Even with the advances in artificial intelligence and algorithm-based tools like chatbots, there’s a need for manual updates by a skilled person.
Take a cue from Facebook’s trending news team. They work to make sure the most relevant stories are pushed to the most visible part of the site.
Make sure there’s fresh content for your learners to see when they log in to the LMS. Think about how a marketing approach could help, getting eyeballs onto the page is one of the biggest tasks you have.
Research from Towards Maturity shows that employees use sites like YouTube to find training materials.

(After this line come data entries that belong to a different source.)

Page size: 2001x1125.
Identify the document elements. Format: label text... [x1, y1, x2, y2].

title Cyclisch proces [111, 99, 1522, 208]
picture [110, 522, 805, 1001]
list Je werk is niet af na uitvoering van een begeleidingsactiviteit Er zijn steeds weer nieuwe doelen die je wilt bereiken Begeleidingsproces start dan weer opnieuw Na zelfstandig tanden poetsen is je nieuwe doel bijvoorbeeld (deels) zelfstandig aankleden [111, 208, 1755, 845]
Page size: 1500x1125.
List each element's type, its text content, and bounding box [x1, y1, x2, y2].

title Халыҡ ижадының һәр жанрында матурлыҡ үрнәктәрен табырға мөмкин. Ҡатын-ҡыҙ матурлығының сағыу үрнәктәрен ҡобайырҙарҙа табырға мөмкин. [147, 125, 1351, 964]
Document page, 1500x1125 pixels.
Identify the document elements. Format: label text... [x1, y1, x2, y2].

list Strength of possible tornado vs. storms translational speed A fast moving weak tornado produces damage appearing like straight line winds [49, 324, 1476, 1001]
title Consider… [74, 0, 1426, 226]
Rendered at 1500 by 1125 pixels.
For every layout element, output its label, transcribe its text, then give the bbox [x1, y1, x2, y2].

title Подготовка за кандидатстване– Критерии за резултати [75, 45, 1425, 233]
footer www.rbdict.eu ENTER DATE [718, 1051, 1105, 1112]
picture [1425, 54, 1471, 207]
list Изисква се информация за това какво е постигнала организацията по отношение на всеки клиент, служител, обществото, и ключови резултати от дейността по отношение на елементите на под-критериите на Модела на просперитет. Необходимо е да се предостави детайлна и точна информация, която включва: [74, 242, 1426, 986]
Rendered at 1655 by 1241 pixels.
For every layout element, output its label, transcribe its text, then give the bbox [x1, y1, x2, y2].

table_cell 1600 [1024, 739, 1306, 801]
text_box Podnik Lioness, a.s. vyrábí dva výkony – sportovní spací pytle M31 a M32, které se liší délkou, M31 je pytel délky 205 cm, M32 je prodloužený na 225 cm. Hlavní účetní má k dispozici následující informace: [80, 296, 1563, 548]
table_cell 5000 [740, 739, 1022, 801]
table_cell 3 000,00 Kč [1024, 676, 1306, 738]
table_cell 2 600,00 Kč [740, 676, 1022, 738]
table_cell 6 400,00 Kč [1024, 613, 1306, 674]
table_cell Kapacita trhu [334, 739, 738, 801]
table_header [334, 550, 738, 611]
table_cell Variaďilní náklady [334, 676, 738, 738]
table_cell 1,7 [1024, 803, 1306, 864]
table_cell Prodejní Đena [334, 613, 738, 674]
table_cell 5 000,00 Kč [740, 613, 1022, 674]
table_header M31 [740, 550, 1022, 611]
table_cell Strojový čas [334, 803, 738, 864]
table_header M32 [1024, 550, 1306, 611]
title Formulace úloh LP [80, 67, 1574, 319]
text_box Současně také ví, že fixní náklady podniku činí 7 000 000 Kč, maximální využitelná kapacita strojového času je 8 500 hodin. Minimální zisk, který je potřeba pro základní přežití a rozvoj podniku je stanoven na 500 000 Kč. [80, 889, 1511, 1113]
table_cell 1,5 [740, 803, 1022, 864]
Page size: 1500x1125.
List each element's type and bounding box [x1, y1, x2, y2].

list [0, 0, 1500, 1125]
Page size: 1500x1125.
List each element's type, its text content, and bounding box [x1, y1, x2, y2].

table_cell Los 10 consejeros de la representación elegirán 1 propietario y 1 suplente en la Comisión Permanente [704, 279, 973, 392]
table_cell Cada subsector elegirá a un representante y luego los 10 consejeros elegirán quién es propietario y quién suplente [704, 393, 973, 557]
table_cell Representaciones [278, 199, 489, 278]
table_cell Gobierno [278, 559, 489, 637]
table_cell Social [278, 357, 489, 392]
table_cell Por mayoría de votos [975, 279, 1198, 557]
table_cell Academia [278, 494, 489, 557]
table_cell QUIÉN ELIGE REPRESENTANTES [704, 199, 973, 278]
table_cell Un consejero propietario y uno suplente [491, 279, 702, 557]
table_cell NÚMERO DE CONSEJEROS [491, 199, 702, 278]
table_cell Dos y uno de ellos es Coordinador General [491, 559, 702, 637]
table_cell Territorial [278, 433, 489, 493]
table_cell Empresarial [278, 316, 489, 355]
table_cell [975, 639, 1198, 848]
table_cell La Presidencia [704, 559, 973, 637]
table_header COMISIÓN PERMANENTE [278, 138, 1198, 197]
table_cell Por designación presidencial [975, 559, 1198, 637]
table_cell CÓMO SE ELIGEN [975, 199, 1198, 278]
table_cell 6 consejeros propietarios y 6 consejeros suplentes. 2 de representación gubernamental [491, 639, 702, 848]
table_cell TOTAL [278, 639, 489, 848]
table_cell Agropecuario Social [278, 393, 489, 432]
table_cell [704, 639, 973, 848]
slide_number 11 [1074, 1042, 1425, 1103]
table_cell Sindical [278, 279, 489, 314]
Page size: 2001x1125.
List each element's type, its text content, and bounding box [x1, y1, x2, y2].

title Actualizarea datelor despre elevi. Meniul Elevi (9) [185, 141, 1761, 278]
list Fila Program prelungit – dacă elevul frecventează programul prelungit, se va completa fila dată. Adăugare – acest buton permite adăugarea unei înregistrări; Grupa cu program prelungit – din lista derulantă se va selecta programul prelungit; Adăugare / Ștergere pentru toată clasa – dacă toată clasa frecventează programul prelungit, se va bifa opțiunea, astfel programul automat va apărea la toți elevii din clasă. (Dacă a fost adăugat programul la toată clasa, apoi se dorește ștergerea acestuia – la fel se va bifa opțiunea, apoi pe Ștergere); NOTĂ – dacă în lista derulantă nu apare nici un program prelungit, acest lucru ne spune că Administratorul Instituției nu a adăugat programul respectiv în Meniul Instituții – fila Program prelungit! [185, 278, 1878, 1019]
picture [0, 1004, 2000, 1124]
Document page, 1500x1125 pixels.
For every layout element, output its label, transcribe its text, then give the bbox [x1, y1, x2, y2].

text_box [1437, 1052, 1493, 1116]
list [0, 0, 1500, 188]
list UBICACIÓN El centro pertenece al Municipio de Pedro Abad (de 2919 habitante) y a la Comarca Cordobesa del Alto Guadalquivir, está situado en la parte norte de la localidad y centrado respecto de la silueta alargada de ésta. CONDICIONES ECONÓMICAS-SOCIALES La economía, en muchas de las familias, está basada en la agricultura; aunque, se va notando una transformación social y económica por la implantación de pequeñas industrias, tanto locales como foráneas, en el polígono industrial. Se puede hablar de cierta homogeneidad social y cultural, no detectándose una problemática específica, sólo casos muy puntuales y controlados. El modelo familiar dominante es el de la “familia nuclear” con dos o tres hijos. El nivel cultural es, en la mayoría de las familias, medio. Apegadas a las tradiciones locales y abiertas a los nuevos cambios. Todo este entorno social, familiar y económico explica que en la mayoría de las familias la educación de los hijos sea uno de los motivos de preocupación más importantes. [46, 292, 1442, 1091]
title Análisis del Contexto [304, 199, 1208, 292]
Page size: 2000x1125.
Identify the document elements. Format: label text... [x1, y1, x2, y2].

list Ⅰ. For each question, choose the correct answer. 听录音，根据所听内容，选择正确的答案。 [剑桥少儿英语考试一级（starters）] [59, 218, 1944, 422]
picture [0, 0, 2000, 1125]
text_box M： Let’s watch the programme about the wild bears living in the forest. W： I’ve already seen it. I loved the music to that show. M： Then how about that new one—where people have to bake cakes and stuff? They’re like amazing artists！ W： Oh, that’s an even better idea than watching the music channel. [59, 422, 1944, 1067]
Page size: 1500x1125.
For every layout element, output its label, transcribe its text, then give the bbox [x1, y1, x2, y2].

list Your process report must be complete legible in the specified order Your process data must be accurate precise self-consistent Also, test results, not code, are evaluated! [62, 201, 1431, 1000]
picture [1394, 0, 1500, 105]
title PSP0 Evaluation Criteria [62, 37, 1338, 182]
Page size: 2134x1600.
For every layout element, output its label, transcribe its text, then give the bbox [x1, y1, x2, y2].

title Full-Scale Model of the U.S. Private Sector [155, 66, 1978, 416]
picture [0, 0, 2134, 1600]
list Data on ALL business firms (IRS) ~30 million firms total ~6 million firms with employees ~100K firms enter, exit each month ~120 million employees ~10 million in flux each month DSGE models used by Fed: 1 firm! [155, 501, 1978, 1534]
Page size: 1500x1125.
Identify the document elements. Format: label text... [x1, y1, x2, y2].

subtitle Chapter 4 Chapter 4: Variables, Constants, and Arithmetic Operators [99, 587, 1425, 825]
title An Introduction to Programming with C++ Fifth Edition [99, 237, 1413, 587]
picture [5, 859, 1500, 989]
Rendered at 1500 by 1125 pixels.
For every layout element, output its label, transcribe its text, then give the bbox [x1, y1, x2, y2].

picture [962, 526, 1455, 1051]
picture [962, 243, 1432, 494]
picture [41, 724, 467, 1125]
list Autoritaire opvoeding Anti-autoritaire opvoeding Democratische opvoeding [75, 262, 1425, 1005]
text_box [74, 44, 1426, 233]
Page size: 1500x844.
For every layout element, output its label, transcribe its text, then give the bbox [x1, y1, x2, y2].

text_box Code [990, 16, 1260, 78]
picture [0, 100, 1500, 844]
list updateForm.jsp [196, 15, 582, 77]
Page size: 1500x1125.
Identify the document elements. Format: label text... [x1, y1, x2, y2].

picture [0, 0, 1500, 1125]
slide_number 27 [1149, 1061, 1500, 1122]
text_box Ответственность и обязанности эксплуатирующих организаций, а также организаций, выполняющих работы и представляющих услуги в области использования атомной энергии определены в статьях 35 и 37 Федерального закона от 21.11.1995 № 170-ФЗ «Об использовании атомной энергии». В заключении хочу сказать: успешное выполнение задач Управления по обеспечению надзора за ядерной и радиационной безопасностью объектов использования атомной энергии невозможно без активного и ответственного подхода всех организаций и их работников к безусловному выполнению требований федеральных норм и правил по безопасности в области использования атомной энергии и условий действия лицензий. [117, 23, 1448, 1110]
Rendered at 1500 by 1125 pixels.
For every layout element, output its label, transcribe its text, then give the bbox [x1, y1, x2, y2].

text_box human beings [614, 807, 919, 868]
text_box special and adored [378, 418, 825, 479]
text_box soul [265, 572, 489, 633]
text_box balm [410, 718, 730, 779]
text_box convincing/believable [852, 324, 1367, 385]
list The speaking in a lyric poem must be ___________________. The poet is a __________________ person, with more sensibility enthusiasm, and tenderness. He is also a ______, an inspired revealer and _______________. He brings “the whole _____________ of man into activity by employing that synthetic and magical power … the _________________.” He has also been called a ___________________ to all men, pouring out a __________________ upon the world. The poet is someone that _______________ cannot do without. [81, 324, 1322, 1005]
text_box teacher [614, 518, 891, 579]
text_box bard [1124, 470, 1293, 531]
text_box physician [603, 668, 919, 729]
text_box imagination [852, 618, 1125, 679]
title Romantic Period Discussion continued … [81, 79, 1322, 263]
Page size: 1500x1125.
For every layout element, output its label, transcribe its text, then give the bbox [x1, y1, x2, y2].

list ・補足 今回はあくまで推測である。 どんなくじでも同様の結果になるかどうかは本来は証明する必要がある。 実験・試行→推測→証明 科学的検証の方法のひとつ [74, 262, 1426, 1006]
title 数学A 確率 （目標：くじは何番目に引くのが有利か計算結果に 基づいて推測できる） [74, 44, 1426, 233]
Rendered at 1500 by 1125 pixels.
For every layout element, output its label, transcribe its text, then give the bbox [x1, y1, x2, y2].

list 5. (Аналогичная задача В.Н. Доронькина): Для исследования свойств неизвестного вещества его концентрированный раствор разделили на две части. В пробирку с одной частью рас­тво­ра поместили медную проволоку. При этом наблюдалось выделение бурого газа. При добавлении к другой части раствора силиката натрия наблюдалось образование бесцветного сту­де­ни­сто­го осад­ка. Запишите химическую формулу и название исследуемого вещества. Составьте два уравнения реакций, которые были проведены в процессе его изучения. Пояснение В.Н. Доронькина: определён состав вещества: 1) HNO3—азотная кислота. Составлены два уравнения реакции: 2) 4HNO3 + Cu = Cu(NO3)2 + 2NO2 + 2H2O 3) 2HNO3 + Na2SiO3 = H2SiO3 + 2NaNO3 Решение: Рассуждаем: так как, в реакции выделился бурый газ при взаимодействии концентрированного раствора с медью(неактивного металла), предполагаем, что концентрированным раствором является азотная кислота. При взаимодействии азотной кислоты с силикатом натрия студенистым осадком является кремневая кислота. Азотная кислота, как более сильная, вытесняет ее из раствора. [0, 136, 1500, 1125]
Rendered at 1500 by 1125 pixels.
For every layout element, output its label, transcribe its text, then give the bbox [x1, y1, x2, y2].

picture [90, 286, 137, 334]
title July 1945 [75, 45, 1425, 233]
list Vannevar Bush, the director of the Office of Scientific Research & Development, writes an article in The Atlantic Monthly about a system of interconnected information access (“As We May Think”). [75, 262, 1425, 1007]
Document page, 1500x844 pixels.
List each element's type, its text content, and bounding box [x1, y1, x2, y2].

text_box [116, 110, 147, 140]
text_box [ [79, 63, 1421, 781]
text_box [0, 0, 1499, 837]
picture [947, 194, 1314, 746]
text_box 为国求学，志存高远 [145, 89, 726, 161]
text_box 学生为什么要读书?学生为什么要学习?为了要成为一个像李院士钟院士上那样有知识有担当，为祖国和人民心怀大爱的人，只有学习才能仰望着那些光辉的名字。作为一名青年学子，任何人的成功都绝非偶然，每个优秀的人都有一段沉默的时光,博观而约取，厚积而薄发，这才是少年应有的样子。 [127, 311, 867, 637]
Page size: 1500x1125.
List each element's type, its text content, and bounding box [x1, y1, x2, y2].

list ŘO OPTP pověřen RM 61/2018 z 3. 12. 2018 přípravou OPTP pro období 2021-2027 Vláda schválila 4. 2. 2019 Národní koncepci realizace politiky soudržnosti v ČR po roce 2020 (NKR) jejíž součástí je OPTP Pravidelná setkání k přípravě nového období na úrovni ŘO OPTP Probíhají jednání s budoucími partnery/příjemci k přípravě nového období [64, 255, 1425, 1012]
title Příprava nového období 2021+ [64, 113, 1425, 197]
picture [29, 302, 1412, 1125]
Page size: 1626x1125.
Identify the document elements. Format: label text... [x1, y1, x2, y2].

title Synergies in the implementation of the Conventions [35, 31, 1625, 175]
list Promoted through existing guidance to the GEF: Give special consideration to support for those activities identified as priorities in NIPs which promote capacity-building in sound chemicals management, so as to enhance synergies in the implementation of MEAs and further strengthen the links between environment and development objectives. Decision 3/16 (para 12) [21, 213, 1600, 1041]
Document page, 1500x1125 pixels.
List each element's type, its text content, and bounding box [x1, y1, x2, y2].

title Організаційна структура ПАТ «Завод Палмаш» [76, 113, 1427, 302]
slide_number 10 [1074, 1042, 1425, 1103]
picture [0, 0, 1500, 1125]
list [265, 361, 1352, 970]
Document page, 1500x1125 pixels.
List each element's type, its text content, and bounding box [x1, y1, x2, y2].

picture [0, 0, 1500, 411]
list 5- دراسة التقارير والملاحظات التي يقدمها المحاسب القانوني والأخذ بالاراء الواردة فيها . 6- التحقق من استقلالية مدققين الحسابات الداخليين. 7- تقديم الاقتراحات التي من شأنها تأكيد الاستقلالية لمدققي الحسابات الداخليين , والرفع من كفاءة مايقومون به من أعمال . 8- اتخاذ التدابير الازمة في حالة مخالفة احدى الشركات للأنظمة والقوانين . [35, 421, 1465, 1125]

Why not integrate YouTube links into the LMS?
Ask for suggestions or submissions from other learners who have taken the training or have relevant experience. They could even create their own video content and upload it to your LMS.
Your LMS is competing with all these sites and more to get your learners’ attention. The more useful you can make it, the more likely they are to return to it again and again when they want to develop their skills.
We know that learners value advice and help from colleagues above any other form of on the job training. You can help to make that happen by integrating social elements into your LMS.
One of the popular ways to encourage learning from colleagues is based on the theory of communities of practice. Etienne Wenger describes communities of practice as “groups of people who share a concern or a passion for something they do and learn how to do it better as they interact regularly.”
And the perfect place for a community to grow is within your LMS. One of the easiest ways to get learners talking about your courses is to integrate existing platforms that they’re using.
Your LMS can be the place this community is based. Create a forum within the LMS itself or integrate an existing communication platform like Slack or Yammer and you have a ready-made community.
Pull in the latest posts from the forum or relevant chat groups to the front page of your LMS to bring attention to how people are using these services.
Karen O’Leonard spells it out in The changing social learning landscape – Why you need a social LMS by Bersin:
“By implementing a social LMS, social learning can be carried out right alongside core learning strategies.”
Your LMS should be the delivery tool for all your digital training. Spend time making sure there’s a clear route to the learning content that employees need.
A great LMS requires time and effort to get right. Every day more content appears that is useful to your learners, so make sure you’re providing them access to the best content you can.